ECLI:NL:RBMNE:2024:7500

Rechtbank Midden-Nederland

Datum uitspraak
30 oktober 2024
Publicatiedatum
7 februari 2025
Zaaknummer
UTR 24/142
Instantie
Rechtbank Midden-Nederland
Type
Uitspraak
Rechtsgebied
Bestuursrecht
Procedures
  • Eerste aanleg - enkelvoudig
Rechters
Vindplaatsen
  • Rechtspraak.nl
AI samenvatting door LexboostAutomatisch gegenereerd

Weigering van de minister van Financiën om de schuld van eiseres over te nemen in het kader van de Wet hersteloperatie toeslagen

In deze uitspraak beoordeelt de rechtbank het beroep van eiseres tegen de weigering van de minister van Financiën om de door eiseres opgegeven schuld over te nemen. De minister heeft deze aanvraag met het besluit van 16 juni 2023 afgewezen. Met het bestreden besluit van 23 november 2023 op het bezwaar van eiseres is de minister bij de afwijzing van de aanvraag gebleven. De rechtbank heeft het beroep op 16 september 2024 op zitting behandeld, waarbij eiseres en haar waarnemer, M.F. van Immerseel, aanwezig waren, evenals de gemachtigde van de minister.

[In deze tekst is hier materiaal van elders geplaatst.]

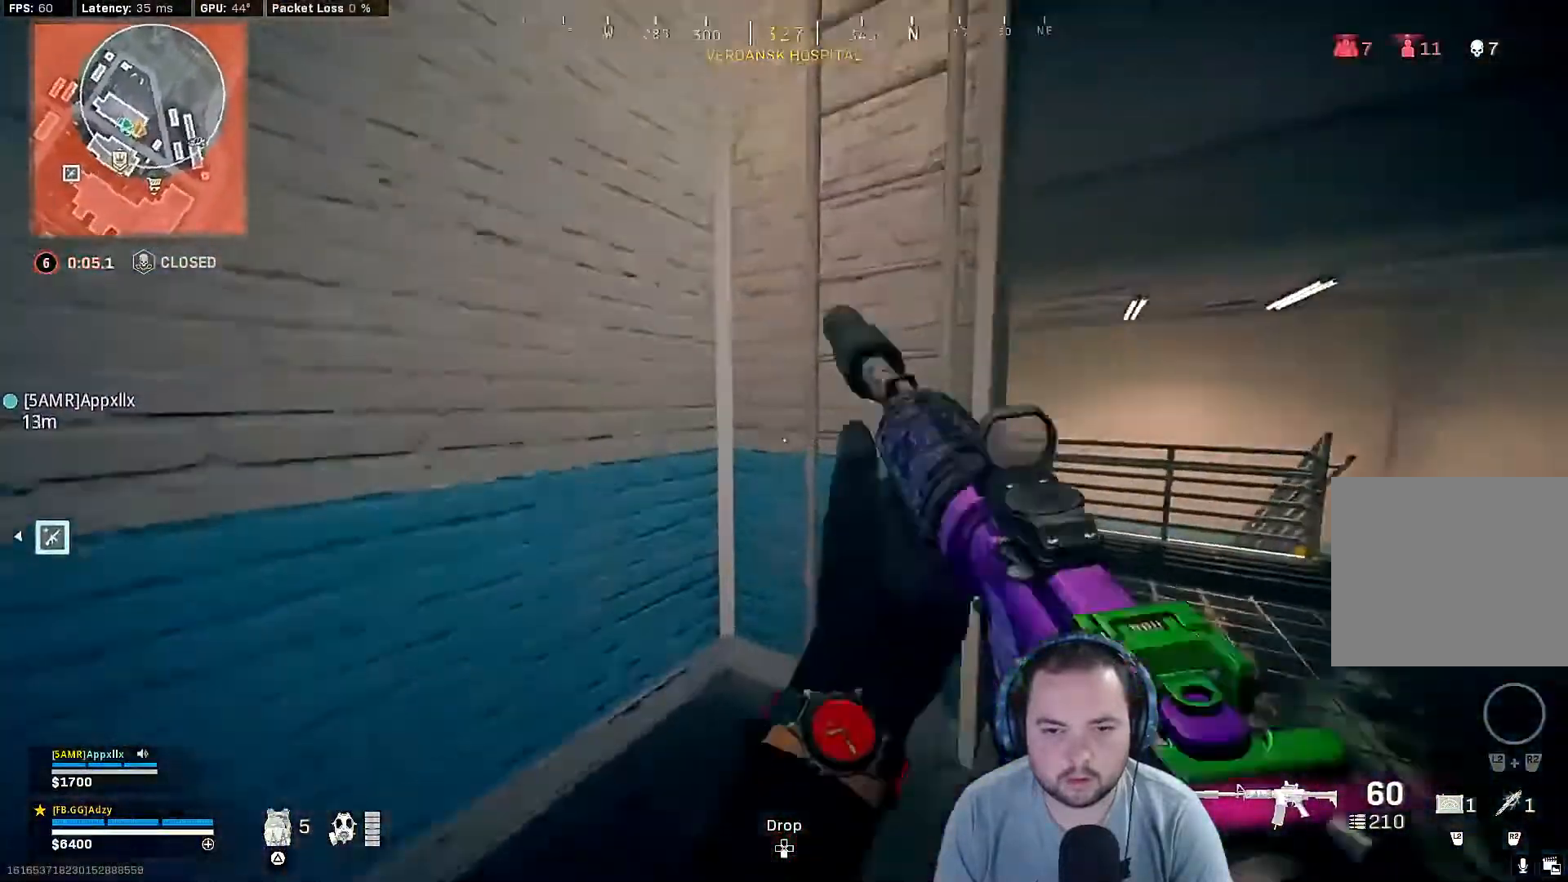
{"buttons": [], "left_stick": "center", "right_stick": "center", "events": [[67, "right_stick", "up-right"], [267, "left_stick", "center"], [267, "right_stick", "center"]]}
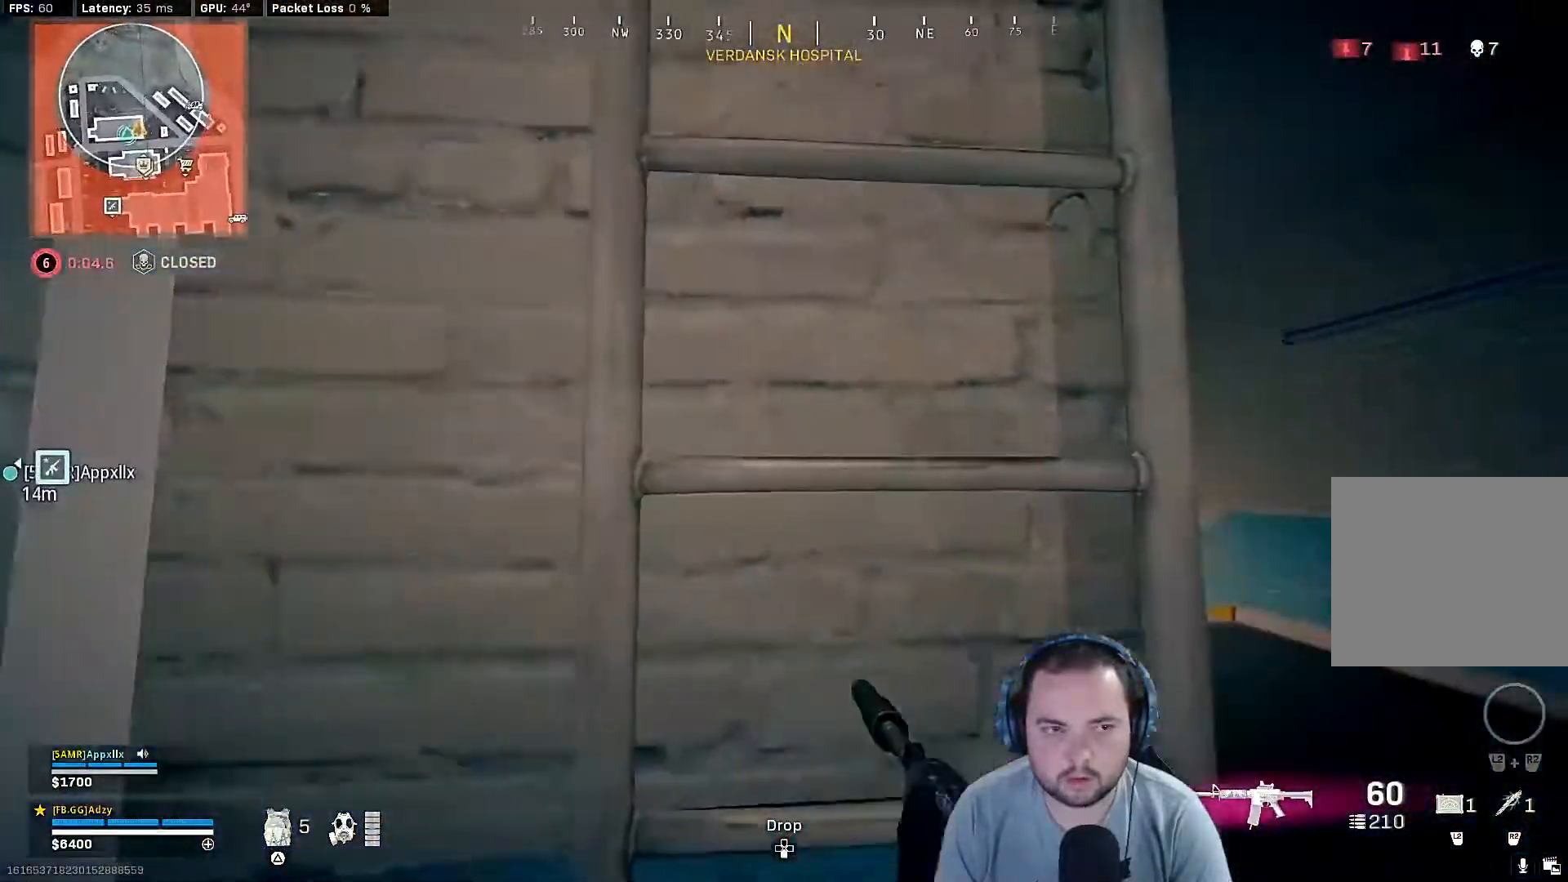
{"buttons": [], "left_stick": "up", "right_stick": "up", "events": [[467, "left_stick", "up"], [467, "right_stick", "up"]]}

De rechtbank beoordeelt de afwijzing van de aanvraag tot overname van de schulden van eiseres aan de hand van de beroepsgronden van eiseres. Eiseres is een gedupeerde van de kinderopvangtoeslagaffaire en heeft verzocht om overname van private schulden. De minister heeft dit geweigerd, met als weigeringsgronden dat de schuld niet van eiseres is, maar van haar partner, en dat de schuld niet opeisbaar is. Tijdens de zitting heeft de minister de eerste weigeringsgrond niet langer gehandhaafd, waardoor het geschil zich enkel richt op de opeisbaarheid van de vordering.

De rechtbank concludeert dat de schuld van eiseres niet opeisbaar is en dat daarmee niet is voldaan aan de vereisten voor overname van de schuld op grond van artikel 4.1 van de Wet hersteloperatie toeslagen (Wht). De rechtbank oordeelt dat de wetgever bewust heeft gekozen voor de eis van opeisbaarheid en dat er geen bijzondere omstandigheden zijn die een uitzondering rechtvaardigen. De rechtbank verklaart het beroep ongegrond, wat betekent dat de minister terecht heeft geweigerd de schulden van eiseres over te nemen. Eiseres krijgt geen griffierecht terug en ook geen vergoeding van haar proceskosten.

Uitspraak

RECHTBANK MIDDEN-NEDERLAND
Zittingsplaats Utrecht
Bestuursrecht
zaaknummer: UTR 24/142

uitspraak van de enkelvoudige kamer van 30 oktober 2024 in de zaak tussen

[eiseres], uit [woonplaats], eiseres

(gemachtigde: mr. N. Köse-Albayrak),
en

de minister van Financiën, verweerder

(gemachtigde: mr. [gemachtigde]).

Inleiding

1. In deze uitspraak beoordeelt de rechtbank het beroep van eiseres tegen de weigering van de minister om de door eiseres opgegeven schuld over te nemen.
1.1.
De minister heeft deze aanvraag met het besluit van 16 juni 2023 afgewezen. Met het bestreden besluit van 23 november 2023 op het bezwaar van eiseres is de minister bij de afwijzing van de aanvraag gebleven.
1.2.
De minister heeft op het beroep gereageerd met een verweerschrift.
1.3.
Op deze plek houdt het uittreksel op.